Wo Fat – The Black Code (album) (Smallstone Records)

‘The Black Code’ is the fourth album from Texan rock / metal juggernaut Wo Fat. Featuring just 5 tracks, ‘The Black Code’ showcases the band’s epic, down tuned, southern fried, blues-infused psychedelic rock.

‘The Black Code’ is big on groove sharing most in common with Kyuss, Sleep, as well as Acid King and fellow label mates, Songs of Otis. Black Sabbath, Jimi Hendrix and ZZ Top (particularly first track ‘Lost Highway’) influences can also be heard, while some of the riffs and grooves recall the now defunct and legendary Australian act Christbait (check out to  “Blow” and “Big Anus” from Christbait’s 1996 album ‘Dirtypunkmutha’).

One of the most appealing qualities about ‘The Black Code’ is how organic it sounds – no fancy overdubs or electronics here – just three dudes not just rocking out but telepathically exploring together during their frequent epic instrumental passages.

“Lost Highway” is the album opener and begins with a Kyuss meets ZZ Top style riff before drums and bass enter, and the stomp box switches to distortion, ensuing in an almighty groove. Of the five tracks, “Lost Highway” is the shortest at 5:45 and also the most straightforward and hooky. Here the trio combines their stoner-rock grooves with ZZ Top style songwriting smarts. Wait for the 4:00 mark when Wo Fat change gear and surge into a double time groove ala Kyuss and guitarist/vocalist Kent Stump lays down a mad guitar solo wailing until the song’s end. Vocally Stump exhibits traces of John Garcia of Kyuss but with a more Lemmy (Motorhead) meets Rob Zombie guttural sound.

The title track follows with odd guitar bends and floor-tom pounds before a massive and grindingly slow, fuzzed out riff is introduced. The pace picks up and a solid groove takes form from 2:30 at which point a simple but catchy vocal also creeps in. During the first half of the song, we find more structure with the trio exchanging rocked out verses with half-time grooves for the chorus. From 5:00 onwards however the song steers in an instrumental section introducing a psychedelic element including bad-ass blues driven guitar solo.

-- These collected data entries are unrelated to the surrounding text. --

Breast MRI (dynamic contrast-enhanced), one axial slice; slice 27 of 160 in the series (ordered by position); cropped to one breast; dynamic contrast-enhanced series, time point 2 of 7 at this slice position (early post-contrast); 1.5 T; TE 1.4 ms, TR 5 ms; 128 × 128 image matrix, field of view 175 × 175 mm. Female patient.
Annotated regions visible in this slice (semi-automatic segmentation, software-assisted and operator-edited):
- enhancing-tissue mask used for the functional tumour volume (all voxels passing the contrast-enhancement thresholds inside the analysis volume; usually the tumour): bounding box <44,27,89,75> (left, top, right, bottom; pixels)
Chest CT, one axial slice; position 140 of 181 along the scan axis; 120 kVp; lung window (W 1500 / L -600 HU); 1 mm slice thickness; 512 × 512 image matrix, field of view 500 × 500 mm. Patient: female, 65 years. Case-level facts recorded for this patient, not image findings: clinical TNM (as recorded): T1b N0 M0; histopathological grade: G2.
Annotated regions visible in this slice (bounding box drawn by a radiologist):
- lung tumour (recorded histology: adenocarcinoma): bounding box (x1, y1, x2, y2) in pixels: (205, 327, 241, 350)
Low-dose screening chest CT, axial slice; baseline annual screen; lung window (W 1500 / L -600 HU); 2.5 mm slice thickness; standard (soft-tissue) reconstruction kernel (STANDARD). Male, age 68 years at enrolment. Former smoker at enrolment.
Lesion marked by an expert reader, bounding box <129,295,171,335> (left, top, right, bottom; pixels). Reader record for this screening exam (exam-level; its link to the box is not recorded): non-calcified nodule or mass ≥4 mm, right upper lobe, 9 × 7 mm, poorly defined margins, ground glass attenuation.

“Hurt At Gone” begins with a southern-fried slide guitar intro, all distorted and fuzzed out. Guitar chords ring out during the verses while backed steadily by a drum shuffle on the toms. At 2:00 the beat changes to a more straight forward groove with cascading cymbals while a slide guitar takes the place of any vocal chorus. Certainly the most blues driven track on the album, “Hurt At Gone” is fluid, grooving along effortlessly.

As mentioned above, the album features its fair share of epic instrumental and likely improvised passages no more evident than the first six minutes of “The Shard of Leng”.  At 12:36, “The Shard of Leng” is the longest track on the album and doesn’t get going until right on the 6:00 mark where the band lock into a thick riff-heavy groove (and a Rage Against The Machine style groove at that) before vocals finally enter at 6:30.

When the final track “Sleep of The Black Lotus” finds its feet at 1:40, the song follows a traditional verse/chorus arrangement and employs more of the ZZ Top songwriting. Just as you think the song ends, a fat doom section emerges where the band spend the next four minutes with Tim Wilson (bass) and Michael Walter (drums) bolstering together a solid stoner groove while allowing guitar solos to wail.

Unfortunately with large slabs of instrumental sections, only a singular down-tuned guitar in their arsenal, and with the absence of any major hooks except for “Lost Highway” and “Sleep of The Black Lotus”, during the first couple of spins a lot of the material runs the risk of being indistinguishable and missing that certain spark.  The album is at its best when melody and songwriting smarts are incorporated into the tunes.

Kyuss and Sleep fans take note;  ‘The Black Code’ is a worthy addition to your collection.

Be sure to check out the band’s website, which features a sci-fi motif complete with alternate dimensions, cyber-visions, and alien sightings – all done in the style of a b-grade horror movie.

‘The Black Code’ is available digitally and on CD from 13 November, 2012.